[What is being asked]: Restate word for word all of the lines below, with each image left out.

[Entries provided]:

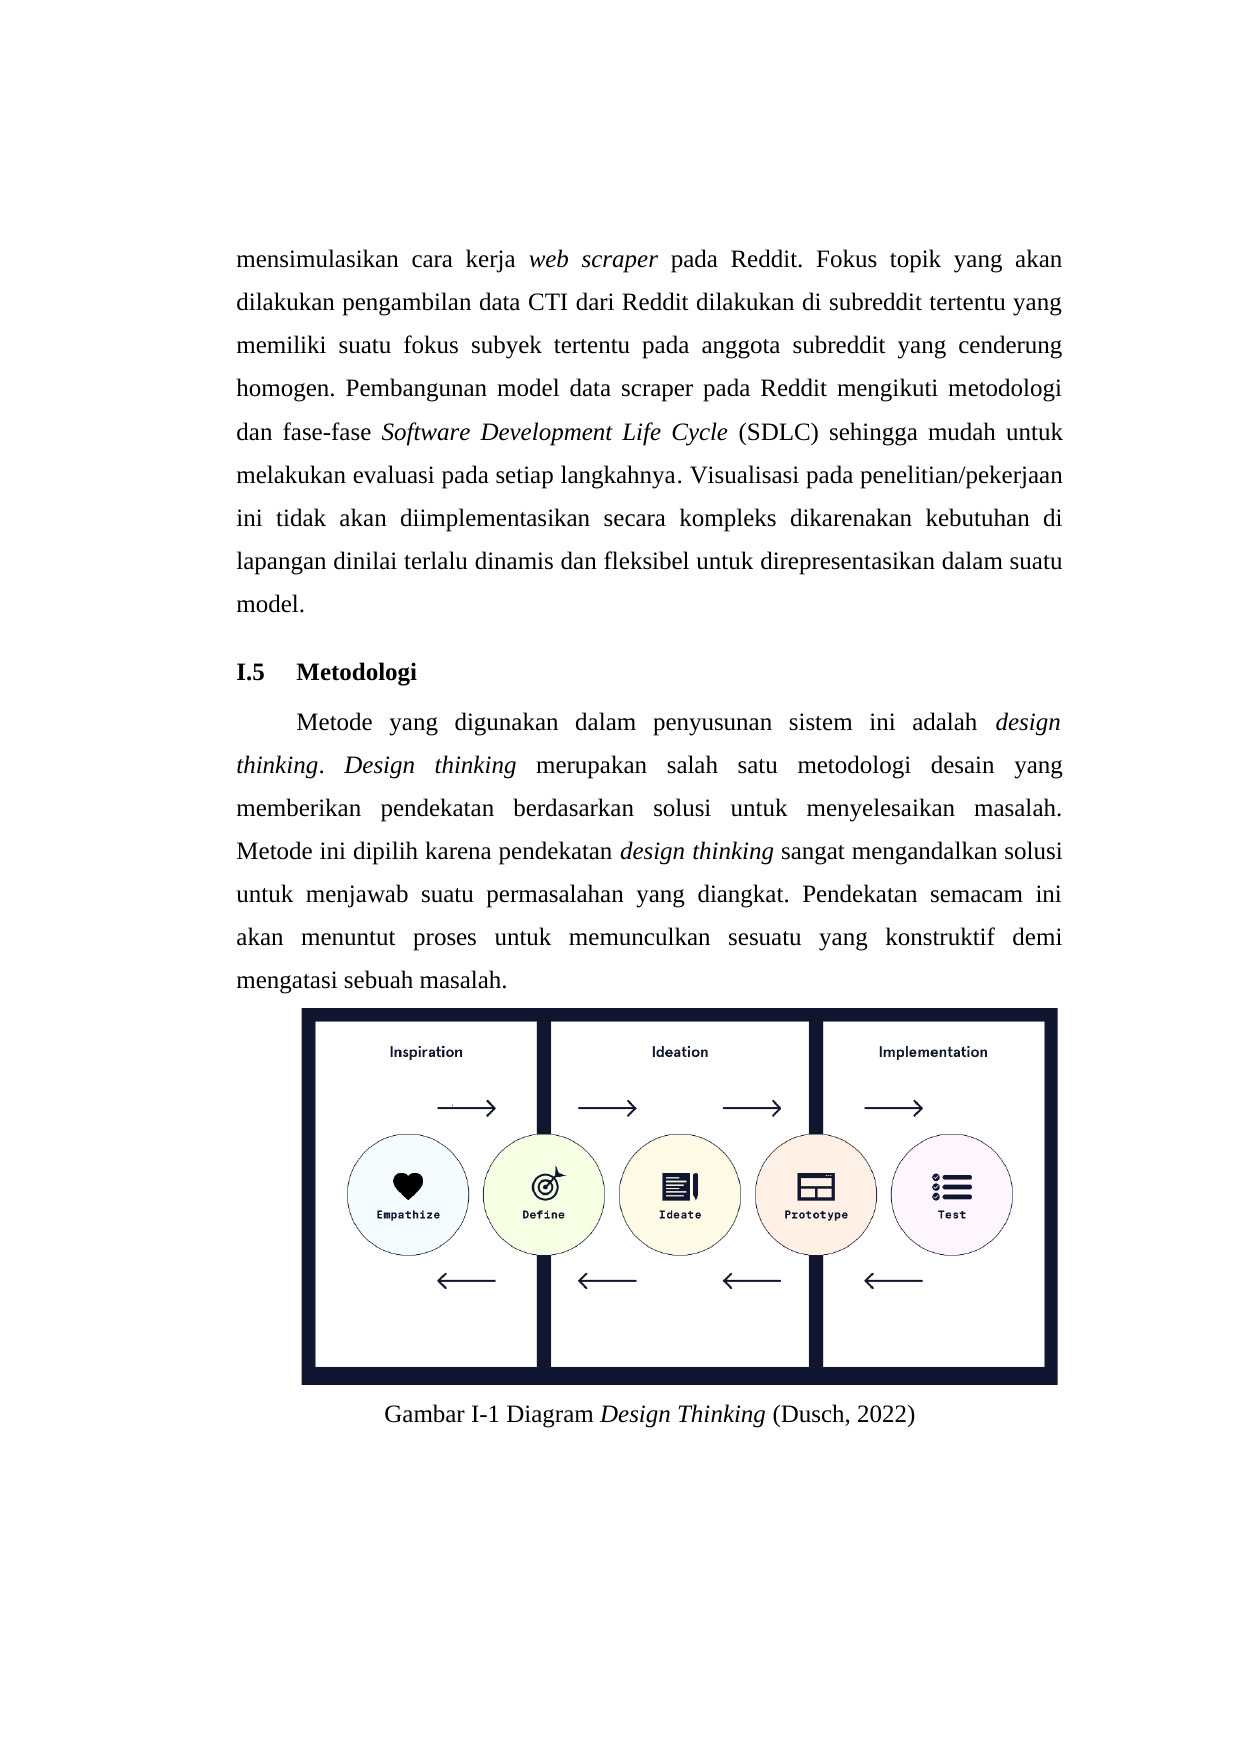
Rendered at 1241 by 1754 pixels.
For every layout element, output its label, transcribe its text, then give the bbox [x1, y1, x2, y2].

text Metode yang digunakan dalam penyusunan sistem ini adalah design thinking. Design thinking merupakan salah satu metodologi desain yang memberikan pendekatan berdasarkan solusi untuk menyelesaikan masalah. Metode ini dipilih karena pendekatan design thinking sangat mengandalkan solusi untuk menjawab suatu permasalahan yang diangkat. Pendekatan semacam ini akan menuntut proses untuk memunculkan sesuatu yang konstruktif demi mengatasi sebuah masalah. [236, 707, 1063, 994]
text Gambar I-1 Diagram Design Thinking (Dusch, 2022) [236, 1399, 1063, 1428]
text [236, 244, 1063, 618]
subtitle Metodologi [236, 657, 1063, 686]
picture [301, 1008, 1058, 1385]
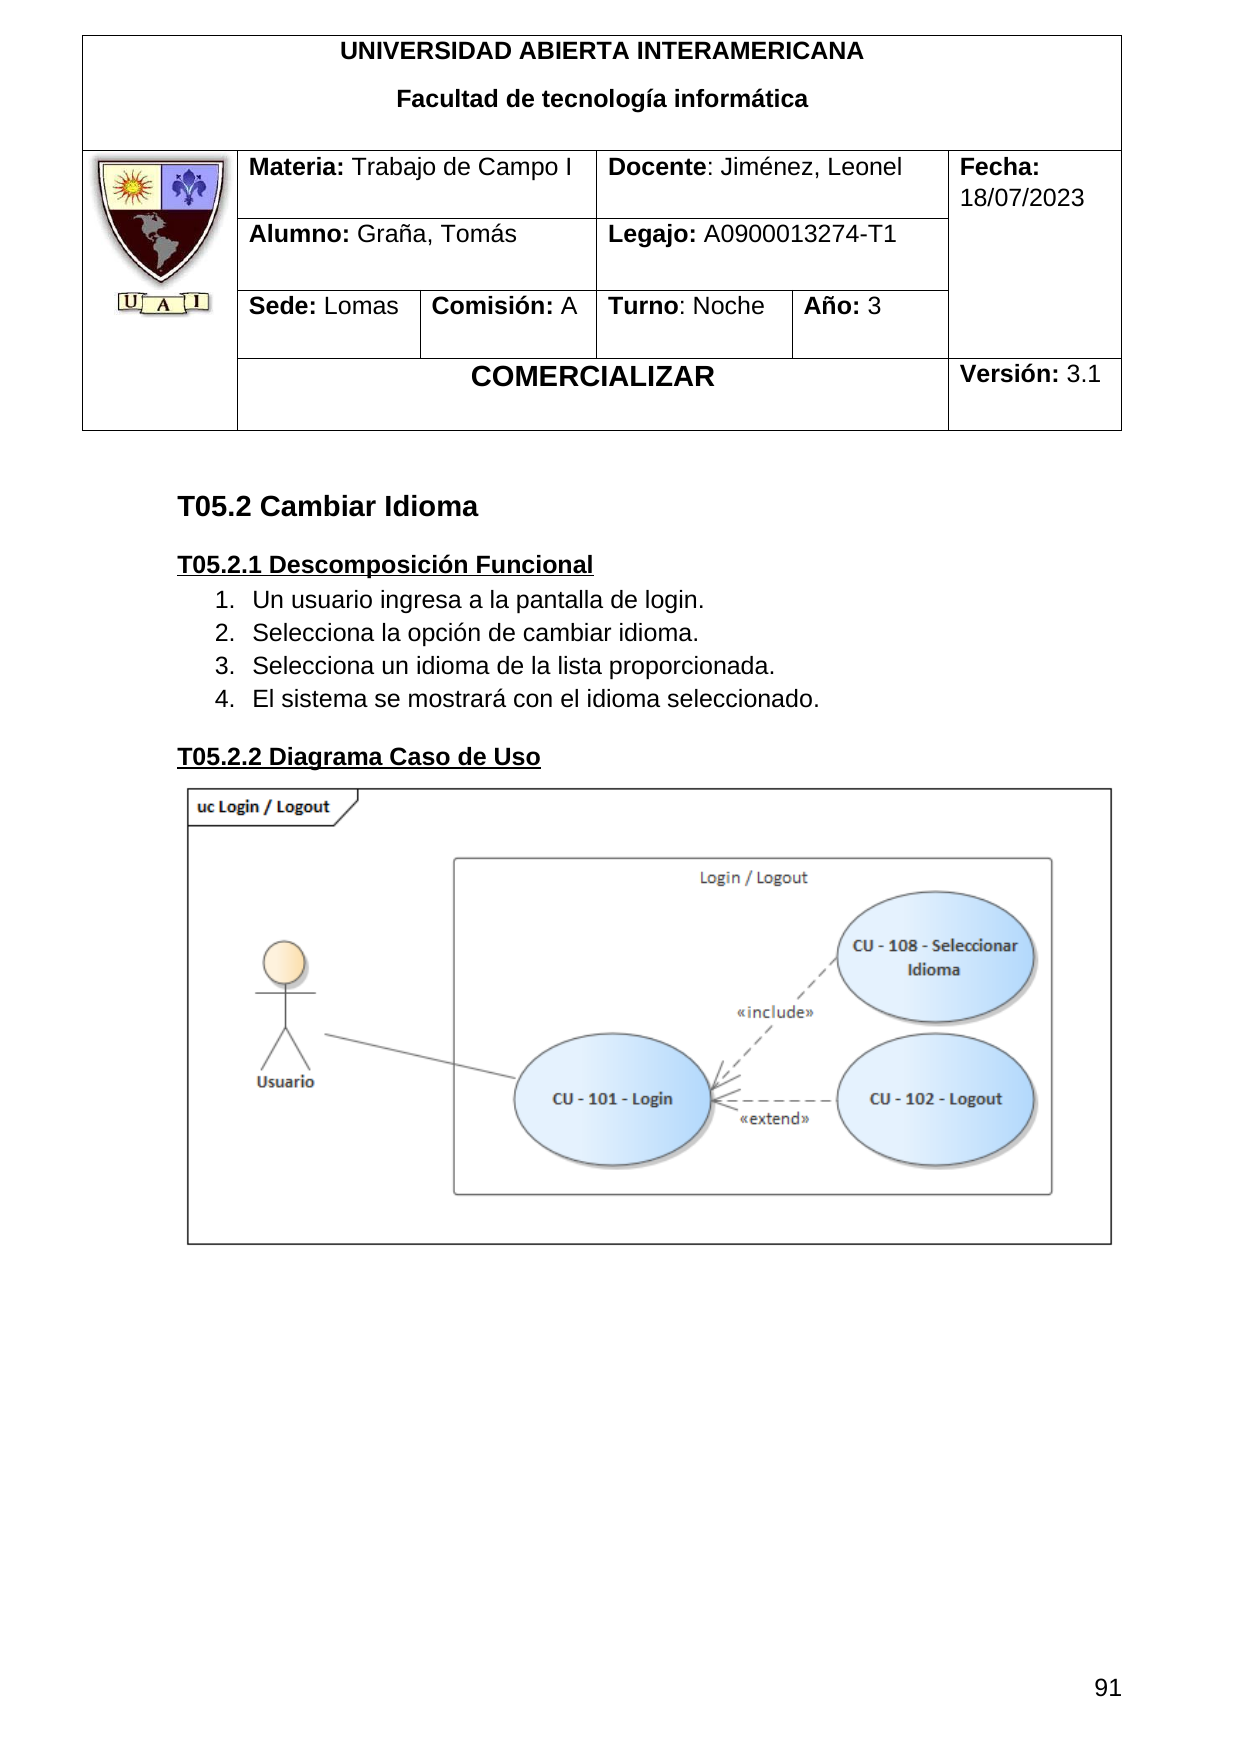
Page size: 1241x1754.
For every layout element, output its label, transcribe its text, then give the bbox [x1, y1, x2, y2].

[Result for this task]:
Rendered at 1241 by 1754 pixels.
For every layout element, output its label, transcribe its text, then give the bbox [x1, y1, x2, y2].

text Metode yang digunakan dalam penyusunan sistem ini adalah design thinking. Design thinking merupakan salah satu metodologi desain yang memberikan pendekatan berdasarkan solusi untuk menyelesaikan masalah. Metode ini dipilih karena pendekatan design thinking sangat mengandalkan solusi untuk menjawab suatu permasalahan yang diangkat. Pendekatan semacam ini akan menuntut proses untuk memunculkan sesuatu yang konstruktif demi mengatasi sebuah masalah. [236, 707, 1063, 994]
text Gambar I-1 Diagram Design Thinking (Dusch, 2022) [236, 1399, 1063, 1428]
text [236, 244, 1063, 618]
subtitle Metodologi [236, 657, 1063, 686]
picture [301, 1008, 1058, 1385]
Page size: 1241x1754.
For every layout element, output its label, transcribe its text, then give the bbox [x1, y1, x2, y2].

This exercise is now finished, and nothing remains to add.